Nigeria has emerged as the undisputed champion of remittances in Sub-Saharan Africa for 2022, capturing a staggering $20.1 billion, according to the latest report from the World Bank titled “Remittances Remain Resilient But Are Slowing.”
This figure accounts for a whopping 38 percent of the entire remittance flow into the continent, surpassing countries like Ghana (11.9 percent), Kenya (8.5 percent), Tanzania (25 percent), Uganda (17.3 percent), and Rwanda (21.2 percent).
“The increase in remittance flows to the region supported the current accounts of several African countries dealing with food insecurity, supply chain disruptions, severe drought (Horn of Africa), floods (in Nigeria, Chad, Niger, Burkina Faso, Mali, and Cameroon), and debt-servicing difficulties,” the report stated.
While the significance of remittances for Sub-Saharan Africa is undeniable, it’s worth noting that the broader global perspective tells a story of gradual growth. Remittance flows to low-and middle-income countries (LMICs) reached $647 billion in 2022 but are projected to inch up by just 1.4 percent to $656 billion in 2023.
For the world as a whole, the projection stands at $840 billion in 2023, with a further increase of $18 billion expected in 2024.

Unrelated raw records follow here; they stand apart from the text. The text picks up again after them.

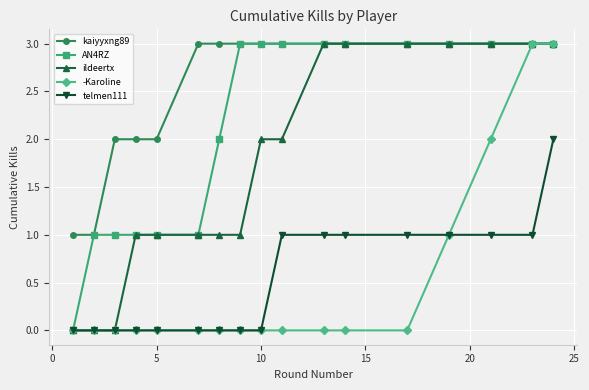

True or false: kaiyyxng89 and telmen111 intersect in this chart.

False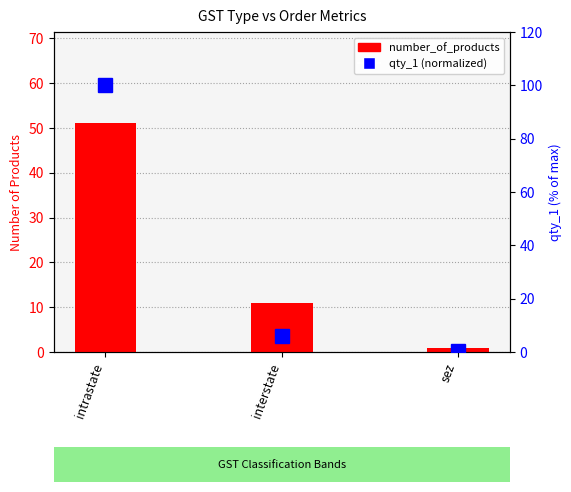

What are all the series names shown in the legend?

number_of_products, qty_1 (normalized)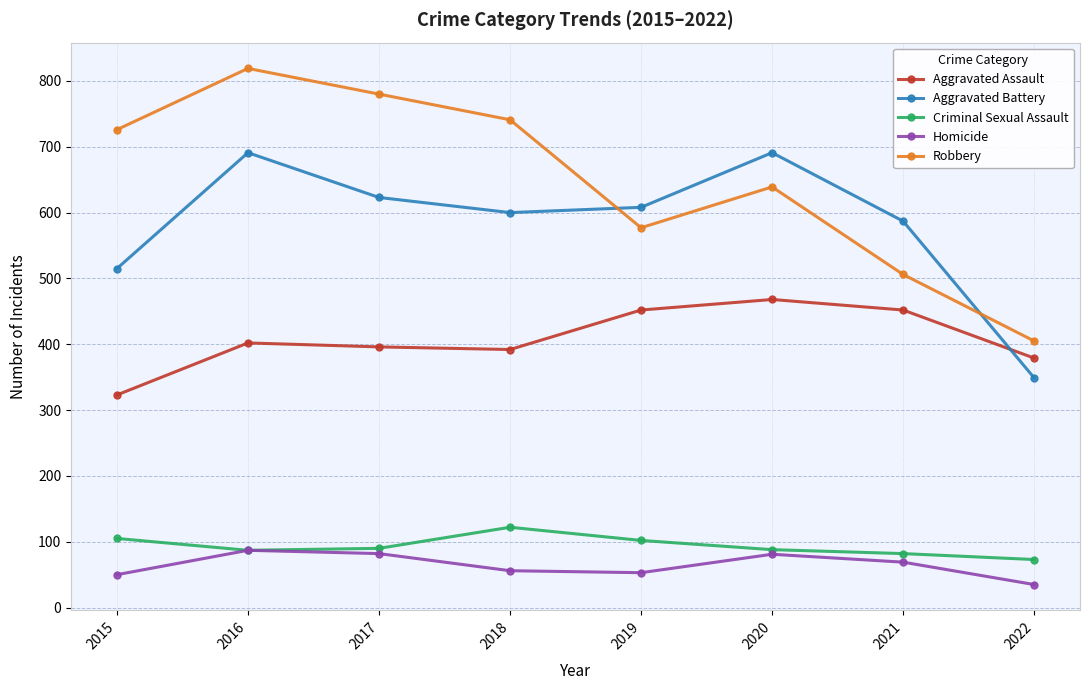

What is the spread (max minus min) of values at 2020?

610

Commenting on the vital role of remittances, the World Bank emphasized, “Over the past year, remittances have continued to represent an even larger source of external finance for LMICs, relative to foreign direct investment (FDI), official development assistance (ODA), and portfolio investment flows.”
The report also highlighted that remittances have become the lifeblood of several countries’ economies. For instance, in Kenya, remittances have surpassed key exports, including tourism, tea, coffee, and horticulture.
The Gambia, Lesotho, Comoros, and Cabo Verde are among the nations highly dependent on remittances as a proportion of GDP.
However, amid these positive trends, Sub-Saharan Africa remains plagued by exorbitant remittance costs. The report revealed that senders had to bear an average cost of 8.0 percent to send $200 to African countries during the final quarter of 2022, compared to 7.8 percent in the same period the previous year. Costs varied widely across the region, ranging from 2.1–4.0 percent in the lowest-cost corridors to a staggering 17–35 percent in the highest.
The report pointed out that banks were responsible for imposing the highest costs, underscoring the importance of cross-border mobile money transactions. However, limited interoperability among telecom operators and money transfer operators in Kenya, Rwanda, Tanzania, and Uganda hampered the growth of such transactions.
Despite these challenges, the growth of remittance flows into Africa is expected to slow significantly, dropping to 1.3 percent in 2023 from a robust 6.1 percent in 2022.
The World Bank identified various risks to this outlook, including capital outflows, foreign exchange controls, and sanctions. However, a rebound is anticipated, with growth in remittance flows expected to recover to 3.7 percent in 2024.